As illustrated in FIGS. 3 and 4 , a 3D graphene microstructure comprising a plurality of interconnected units wherein the units are formed of connected graphene tubes may have sufficient structural rigidity to fabricate a gas sensor having a channel 42 below the layer of graphene 32 (see FIG. 3 ) thereby improving the sensitivity of the gas sensor by exposing both surfaces of the graphene element to the gas molecules.
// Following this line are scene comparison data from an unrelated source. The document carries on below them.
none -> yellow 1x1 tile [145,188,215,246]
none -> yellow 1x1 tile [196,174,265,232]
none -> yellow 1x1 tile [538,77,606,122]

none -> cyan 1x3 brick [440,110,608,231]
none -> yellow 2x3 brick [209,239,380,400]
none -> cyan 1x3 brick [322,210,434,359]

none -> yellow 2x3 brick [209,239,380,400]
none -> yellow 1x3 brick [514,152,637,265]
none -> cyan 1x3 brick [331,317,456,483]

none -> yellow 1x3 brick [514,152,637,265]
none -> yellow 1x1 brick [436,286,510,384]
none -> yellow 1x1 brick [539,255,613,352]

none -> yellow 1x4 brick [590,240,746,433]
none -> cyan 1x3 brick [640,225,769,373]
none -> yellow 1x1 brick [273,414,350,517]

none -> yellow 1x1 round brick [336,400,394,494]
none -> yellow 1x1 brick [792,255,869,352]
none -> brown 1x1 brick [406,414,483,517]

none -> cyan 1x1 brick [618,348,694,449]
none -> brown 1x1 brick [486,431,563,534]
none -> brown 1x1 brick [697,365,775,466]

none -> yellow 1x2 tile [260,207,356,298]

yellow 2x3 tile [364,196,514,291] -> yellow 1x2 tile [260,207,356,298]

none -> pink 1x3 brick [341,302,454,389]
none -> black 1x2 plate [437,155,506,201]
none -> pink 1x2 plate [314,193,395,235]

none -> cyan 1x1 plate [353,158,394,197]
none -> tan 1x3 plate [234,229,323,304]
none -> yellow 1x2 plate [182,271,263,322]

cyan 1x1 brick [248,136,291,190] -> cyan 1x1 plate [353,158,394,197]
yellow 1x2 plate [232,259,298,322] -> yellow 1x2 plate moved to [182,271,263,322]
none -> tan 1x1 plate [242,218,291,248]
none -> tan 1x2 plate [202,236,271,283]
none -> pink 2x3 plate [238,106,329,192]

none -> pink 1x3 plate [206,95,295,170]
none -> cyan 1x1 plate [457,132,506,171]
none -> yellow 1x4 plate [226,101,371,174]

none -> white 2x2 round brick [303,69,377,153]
Alternatively, as illustrated in FIG. 4 , if the sensor element comprises a 3D graphene super-lattice structure 34 supported on dielectric-coated substrate 38 and electrically connected via contacts 44, enhanced sensitivity may obtain because of its gas permeability and increased surface area.
Modifications are possible in the described embodiments, and other embodiments are possible, within the scope of the claims.

Claims

What is claimed is:

1. A gas sensor comprising:

a silicon layer;

a dielectric layer having opposite first and second sides, the first side facing the silicon layer; and

a graphene layer on the second side of the dielectric layer, the graphene layer being exposed on at least two sides.

2. The gas sensor of claim 1, wherein the dielectric layer has cavity on the second side, and one side of the graphene layer is exposed in the cavity.

3. The gas sensor of claim 1, wherein the graphene layer includes a microstructure sensing element including a plurality of interconnected units of graphene tubes.

4. The gas sensor of claim 3, wherein the plurality of interconnected units of graphene tubes includes at least a first unit formed of first graphene tubes; and a second unit formed of second graphene tubes; and

wherein one or more of the second graphene tubes are connected to one or more of the first graphene tubes.

5. The gas sensor of claim 3, wherein the graphene tubes are arranged in an ordered structure and form symmetric patterns that repeat along principal directions of a three-dimensional space.

6. The gas sensor of claim 3, wherein the graphene tubes form a rigid structure.

7. The gas sensor of claim 3, wherein the plurality of interconnected units forms a microlattice.

8. The gas sensor of claim 3, wherein the graphene tubes are hollow.

9. The gas sensor of claim 3, wherein the graphene tubes are interconnected by chemical electronic bonds.

10. The gas sensor of claim 3, wherein the microstructure sensing element are formed by a process including:

photo-initiating polymerization of a monomer in a pattern of repeating interconnected unit cells to form a three-dimensional (3D) polymer microlattice;

removing unpolymerized monomer;

coating the 3D polymer microlattice with a metal;

removing the 3D polymer microlattice to leave a 3D metal microlattice having the pattern of repeating interconnected unit cells;

forming graphitic carbon on the 3D metal microlattice; and

removing the 3D metal microlattice to leave a 3D graphitic carbon microlattice having the pattern of repeating interconnected unit cells.

11. The gas sensor of claim 10, wherein photo-initiating the polymerization of the monomer includes at least one of: passing collimated light through a photomask, or multi-photon lithography.

12. The gas sensor of claim 10, wherein coating the polymer microlattice with a metal includes an electroless deposition of the metal.

13. The gas sensor of claim 12, wherein the electroless deposition employs hypophosphite as a reducer.

14. The gas sensor of claim 12, wherein the electroless deposition employs an aldehyde.

15. The gas sensor of claim 12, wherein the metal includes at least one of copper or nickel.

16. The gas sensor of claim 9, wherein forming the graphitic carbon on the 3D metal microlattice includes exposing the 3D metal microlattice to a hydrocarbon.